## WORK ORDER
Treat the line containing "I am building a map index. Give" as the first line and the final line of the material below as the last; reproduce that range exactly.

###

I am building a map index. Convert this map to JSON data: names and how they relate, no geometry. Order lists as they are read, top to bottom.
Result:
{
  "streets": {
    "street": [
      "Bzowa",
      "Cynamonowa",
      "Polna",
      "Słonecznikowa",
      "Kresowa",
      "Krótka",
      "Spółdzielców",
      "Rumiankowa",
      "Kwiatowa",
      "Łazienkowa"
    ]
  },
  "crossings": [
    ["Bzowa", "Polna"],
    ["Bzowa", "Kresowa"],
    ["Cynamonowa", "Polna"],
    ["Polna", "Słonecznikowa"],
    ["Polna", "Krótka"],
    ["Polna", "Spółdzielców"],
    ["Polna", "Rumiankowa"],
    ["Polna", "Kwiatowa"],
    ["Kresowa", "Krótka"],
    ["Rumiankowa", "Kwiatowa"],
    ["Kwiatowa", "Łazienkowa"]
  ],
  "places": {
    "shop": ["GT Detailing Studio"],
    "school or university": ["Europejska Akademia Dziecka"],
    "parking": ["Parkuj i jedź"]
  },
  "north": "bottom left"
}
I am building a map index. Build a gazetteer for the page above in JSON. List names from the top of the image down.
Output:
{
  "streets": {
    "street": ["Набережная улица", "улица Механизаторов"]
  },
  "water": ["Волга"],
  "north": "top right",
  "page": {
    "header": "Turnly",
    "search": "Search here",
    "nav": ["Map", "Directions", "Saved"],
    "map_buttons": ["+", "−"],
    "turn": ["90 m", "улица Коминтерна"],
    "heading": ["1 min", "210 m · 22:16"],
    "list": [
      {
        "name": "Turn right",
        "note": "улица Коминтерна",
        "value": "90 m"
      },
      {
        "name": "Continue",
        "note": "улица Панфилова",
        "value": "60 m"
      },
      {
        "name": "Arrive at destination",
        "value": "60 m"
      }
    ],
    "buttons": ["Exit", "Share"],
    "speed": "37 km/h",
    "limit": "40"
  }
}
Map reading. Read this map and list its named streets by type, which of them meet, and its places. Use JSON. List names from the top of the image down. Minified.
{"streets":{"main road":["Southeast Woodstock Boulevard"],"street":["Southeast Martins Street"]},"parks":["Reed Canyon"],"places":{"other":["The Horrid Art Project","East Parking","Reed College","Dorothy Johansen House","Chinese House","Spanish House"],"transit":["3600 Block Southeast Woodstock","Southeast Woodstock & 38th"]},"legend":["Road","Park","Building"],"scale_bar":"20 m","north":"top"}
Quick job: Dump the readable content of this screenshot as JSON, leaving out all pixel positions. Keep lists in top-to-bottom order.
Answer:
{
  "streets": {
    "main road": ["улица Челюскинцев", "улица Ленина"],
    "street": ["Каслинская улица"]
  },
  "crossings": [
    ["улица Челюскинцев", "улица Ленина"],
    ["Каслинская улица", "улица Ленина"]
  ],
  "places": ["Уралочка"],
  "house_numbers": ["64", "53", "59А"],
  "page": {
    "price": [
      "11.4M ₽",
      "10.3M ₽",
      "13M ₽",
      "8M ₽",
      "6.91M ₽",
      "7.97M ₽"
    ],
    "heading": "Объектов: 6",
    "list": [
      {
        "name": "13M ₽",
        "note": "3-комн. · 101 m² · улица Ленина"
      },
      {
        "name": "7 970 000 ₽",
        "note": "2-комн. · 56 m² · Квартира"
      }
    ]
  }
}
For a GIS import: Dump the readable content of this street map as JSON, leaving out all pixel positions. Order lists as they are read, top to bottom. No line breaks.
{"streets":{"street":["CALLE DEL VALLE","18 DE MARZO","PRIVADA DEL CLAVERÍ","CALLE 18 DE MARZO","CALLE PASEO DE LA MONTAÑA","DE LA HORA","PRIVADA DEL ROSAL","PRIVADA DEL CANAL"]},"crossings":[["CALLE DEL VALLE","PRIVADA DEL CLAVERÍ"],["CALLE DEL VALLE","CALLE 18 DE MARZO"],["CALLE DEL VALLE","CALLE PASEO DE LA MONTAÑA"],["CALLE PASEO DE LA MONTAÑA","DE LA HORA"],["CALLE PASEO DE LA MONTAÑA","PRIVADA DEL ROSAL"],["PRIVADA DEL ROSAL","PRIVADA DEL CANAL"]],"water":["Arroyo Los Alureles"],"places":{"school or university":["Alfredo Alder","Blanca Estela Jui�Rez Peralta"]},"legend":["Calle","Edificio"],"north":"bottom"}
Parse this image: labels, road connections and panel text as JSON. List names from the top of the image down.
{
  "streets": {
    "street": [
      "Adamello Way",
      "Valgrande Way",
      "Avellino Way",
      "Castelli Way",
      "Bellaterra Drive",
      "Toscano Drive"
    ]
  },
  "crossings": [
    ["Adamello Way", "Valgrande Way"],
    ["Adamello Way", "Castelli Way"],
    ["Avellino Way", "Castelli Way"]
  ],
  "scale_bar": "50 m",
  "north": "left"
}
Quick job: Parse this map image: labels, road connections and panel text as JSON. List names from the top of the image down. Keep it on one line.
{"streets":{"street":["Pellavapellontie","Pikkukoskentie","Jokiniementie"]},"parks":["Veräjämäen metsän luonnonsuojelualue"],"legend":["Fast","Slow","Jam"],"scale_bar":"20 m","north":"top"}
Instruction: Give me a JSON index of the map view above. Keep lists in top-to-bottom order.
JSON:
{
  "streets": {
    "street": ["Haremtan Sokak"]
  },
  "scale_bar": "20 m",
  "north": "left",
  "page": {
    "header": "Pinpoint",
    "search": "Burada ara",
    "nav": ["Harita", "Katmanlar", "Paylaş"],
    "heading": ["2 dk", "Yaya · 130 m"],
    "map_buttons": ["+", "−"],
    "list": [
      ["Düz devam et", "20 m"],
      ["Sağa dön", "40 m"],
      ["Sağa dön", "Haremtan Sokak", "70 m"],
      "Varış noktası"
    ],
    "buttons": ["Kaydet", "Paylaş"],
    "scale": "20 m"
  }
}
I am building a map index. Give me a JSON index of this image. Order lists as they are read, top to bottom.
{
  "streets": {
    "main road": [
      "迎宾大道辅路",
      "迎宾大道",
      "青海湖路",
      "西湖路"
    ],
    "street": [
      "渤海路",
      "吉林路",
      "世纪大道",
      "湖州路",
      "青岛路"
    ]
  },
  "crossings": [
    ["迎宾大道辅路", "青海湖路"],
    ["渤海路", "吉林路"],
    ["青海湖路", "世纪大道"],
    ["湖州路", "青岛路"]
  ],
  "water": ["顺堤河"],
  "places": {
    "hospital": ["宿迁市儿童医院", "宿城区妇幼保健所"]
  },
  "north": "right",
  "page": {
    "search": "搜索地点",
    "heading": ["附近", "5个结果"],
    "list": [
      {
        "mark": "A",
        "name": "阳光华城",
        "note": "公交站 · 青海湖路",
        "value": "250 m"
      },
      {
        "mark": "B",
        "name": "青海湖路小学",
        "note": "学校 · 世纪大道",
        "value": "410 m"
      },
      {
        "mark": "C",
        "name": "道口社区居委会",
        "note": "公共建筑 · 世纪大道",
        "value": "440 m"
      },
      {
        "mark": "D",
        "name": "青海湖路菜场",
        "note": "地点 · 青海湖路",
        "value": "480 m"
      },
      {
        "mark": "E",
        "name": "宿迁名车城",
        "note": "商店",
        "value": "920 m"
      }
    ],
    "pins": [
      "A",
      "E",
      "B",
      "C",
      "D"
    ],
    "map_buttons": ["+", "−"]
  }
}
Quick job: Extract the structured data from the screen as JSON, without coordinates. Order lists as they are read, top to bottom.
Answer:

###

## EXERCISE OUTPUT
I am building a map index. Give me a JSON index of this image. Order lists as they are read, top to bottom.
{
  "streets": {
    "main road": [
      "迎宾大道辅路",
      "迎宾大道",
      "青海湖路",
      "西湖路"
    ],
    "street": [
      "渤海路",
      "吉林路",
      "世纪大道",
      "湖州路",
      "青岛路"
    ]
  },
  "crossings": [
    ["迎宾大道辅路", "青海湖路"],
    ["渤海路", "吉林路"],
    ["青海湖路", "世纪大道"],
    ["湖州路", "青岛路"]
  ],
  "water": ["顺堤河"],
  "places": {
    "hospital": ["宿迁市儿童医院", "宿城区妇幼保健所"]
  },
  "north": "right",
  "page": {
    "search": "搜索地点",
    "heading": ["附近", "5个结果"],
    "list": [
      {
        "mark": "A",
        "name": "阳光华城",
        "note": "公交站 · 青海湖路",
        "value": "250 m"
      },
      {
        "mark": "B",
        "name": "青海湖路小学",
        "note": "学校 · 世纪大道",
        "value": "410 m"
      },
      {
        "mark": "C",
        "name": "道口社区居委会",
        "note": "公共建筑 · 世纪大道",
        "value": "440 m"
      },
      {
        "mark": "D",
        "name": "青海湖路菜场",
        "note": "地点 · 青海湖路",
        "value": "480 m"
      },
      {
        "mark": "E",
        "name": "宿迁名车城",
        "note": "商店",
        "value": "920 m"
      }
    ],
    "pins": [
      "A",
      "E",
      "B",
      "C",
      "D"
    ],
    "map_buttons": ["+", "−"]
  }
}
Quick job: Extract the structured data from the screen as JSON, without coordinates. Order lists as they are read, top to bottom.
Answer:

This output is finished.